Cette boucle contient un principe de renforcement (à ne pas confondre avec une “boucle de rétroaction positive”). Une augmentation de la population participe à augmenter les besoins divers : écoles, structure de santé, infrastructures routières, infrastructures invisibilisées telles que les réseaux de potabilisation et de traitement des eaux usées, réseaux énergétiques, réseaux internet (fibre) etc. Chaque habitant supplémentaire draine une artificialisation, un impact matière et énergétique caché, des pollutions toujours plus compliquées à traiter.
3.b spécialisation agricole
Si on ajoute à cela la logique de spécialisation agricole qui prévaut depuis l’application du productivisme dans l’agriculture, suite à la seconde guerre mondiale, cela ne fait que renforcer les pressions sur les écosystèmes en accroissant la logique productiviste dans les champs : la main d’œuvre agricole s’effondre, la mécanisation à outrance ainsi que la chimie continuent de vider la population agricole des champs à tel point que certains villages agricoles ne comptent même plus un seul agriculteur.
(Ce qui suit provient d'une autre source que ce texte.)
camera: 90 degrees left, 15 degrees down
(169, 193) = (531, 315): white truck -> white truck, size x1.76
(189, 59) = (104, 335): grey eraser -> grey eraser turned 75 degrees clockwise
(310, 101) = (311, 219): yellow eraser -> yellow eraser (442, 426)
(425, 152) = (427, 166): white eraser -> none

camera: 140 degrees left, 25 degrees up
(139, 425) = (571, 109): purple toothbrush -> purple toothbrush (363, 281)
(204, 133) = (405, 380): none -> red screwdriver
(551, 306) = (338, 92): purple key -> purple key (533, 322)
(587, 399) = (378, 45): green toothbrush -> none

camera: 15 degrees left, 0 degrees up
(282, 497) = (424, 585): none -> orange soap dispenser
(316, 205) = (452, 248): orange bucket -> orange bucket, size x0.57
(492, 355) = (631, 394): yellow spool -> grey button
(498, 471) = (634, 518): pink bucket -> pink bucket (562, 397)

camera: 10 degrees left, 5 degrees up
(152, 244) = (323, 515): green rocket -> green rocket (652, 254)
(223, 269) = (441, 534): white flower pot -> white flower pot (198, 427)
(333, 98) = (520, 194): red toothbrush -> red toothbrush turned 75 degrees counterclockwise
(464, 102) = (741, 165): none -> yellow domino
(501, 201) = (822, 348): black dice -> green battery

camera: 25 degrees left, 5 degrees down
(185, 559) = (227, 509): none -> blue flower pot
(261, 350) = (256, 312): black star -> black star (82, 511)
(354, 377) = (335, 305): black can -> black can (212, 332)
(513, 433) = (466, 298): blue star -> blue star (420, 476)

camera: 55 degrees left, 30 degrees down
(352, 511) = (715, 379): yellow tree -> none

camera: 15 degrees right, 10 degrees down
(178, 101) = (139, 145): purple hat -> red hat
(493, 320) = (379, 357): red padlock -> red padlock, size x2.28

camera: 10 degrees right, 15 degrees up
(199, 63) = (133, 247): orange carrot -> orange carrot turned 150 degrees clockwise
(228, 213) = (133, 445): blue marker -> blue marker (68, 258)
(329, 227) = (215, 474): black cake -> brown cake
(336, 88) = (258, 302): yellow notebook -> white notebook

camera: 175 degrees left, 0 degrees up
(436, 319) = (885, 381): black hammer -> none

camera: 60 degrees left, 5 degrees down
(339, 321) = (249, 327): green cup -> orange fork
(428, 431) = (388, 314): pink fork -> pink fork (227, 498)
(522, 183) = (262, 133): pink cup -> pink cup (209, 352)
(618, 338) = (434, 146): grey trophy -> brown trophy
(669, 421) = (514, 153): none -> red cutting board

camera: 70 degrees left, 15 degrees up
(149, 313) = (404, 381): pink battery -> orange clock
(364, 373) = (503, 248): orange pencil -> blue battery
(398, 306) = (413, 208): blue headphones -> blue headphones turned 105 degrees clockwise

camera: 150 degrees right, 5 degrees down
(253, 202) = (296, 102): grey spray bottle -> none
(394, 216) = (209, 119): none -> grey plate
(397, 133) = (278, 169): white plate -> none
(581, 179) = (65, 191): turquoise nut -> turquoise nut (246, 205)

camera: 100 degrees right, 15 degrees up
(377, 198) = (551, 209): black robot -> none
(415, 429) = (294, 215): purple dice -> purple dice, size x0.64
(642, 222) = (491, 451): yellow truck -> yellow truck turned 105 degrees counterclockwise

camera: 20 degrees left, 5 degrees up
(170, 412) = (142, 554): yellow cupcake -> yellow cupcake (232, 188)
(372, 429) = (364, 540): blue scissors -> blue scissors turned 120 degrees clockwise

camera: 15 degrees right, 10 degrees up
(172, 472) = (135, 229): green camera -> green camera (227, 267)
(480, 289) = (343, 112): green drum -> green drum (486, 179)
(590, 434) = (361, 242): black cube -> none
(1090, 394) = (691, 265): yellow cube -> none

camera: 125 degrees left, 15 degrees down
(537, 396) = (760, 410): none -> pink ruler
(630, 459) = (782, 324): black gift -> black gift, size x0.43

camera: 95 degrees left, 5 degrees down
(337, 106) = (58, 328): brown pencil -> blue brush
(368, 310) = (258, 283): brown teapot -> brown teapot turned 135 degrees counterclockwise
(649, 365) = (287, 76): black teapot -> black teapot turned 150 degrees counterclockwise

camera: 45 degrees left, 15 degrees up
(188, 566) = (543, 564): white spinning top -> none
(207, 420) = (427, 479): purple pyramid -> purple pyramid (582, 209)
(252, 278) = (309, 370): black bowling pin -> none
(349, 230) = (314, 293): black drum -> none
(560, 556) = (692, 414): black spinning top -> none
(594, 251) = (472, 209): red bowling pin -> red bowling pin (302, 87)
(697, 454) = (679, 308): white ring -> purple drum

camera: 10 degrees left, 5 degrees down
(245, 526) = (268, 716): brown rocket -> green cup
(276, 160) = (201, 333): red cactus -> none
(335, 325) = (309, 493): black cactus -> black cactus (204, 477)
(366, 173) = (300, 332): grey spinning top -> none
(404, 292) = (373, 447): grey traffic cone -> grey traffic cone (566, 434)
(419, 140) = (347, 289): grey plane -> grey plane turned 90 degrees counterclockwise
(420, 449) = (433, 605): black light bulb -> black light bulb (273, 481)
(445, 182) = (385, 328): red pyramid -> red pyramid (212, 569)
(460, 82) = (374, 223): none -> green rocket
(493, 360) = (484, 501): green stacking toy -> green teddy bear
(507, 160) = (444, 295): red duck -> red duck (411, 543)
La péréquation des zones de population est à revoir de fond en comble. Repeupler les campagnes et les petites villes ne signifie pas nécessairement accroître l’artificialisation des sols mais plutôt réhabiliter les logements vacants et réinvestir les domaines de l’agro-écologie et de l’artisanat.
4. gestion de l’eau
Voir à ce sujet le “système eau”
Axes de résolution
1/ rétablir un équilibre dans les politiques de peuplement entre les villes, essentiellement les grandes, et les campagnes afin de dépressuriser les villes et les campagnes qui fournissent l’essentiel des besoins invisibilisés pour les milieux urbains en occupant prioritairement les logements vacants.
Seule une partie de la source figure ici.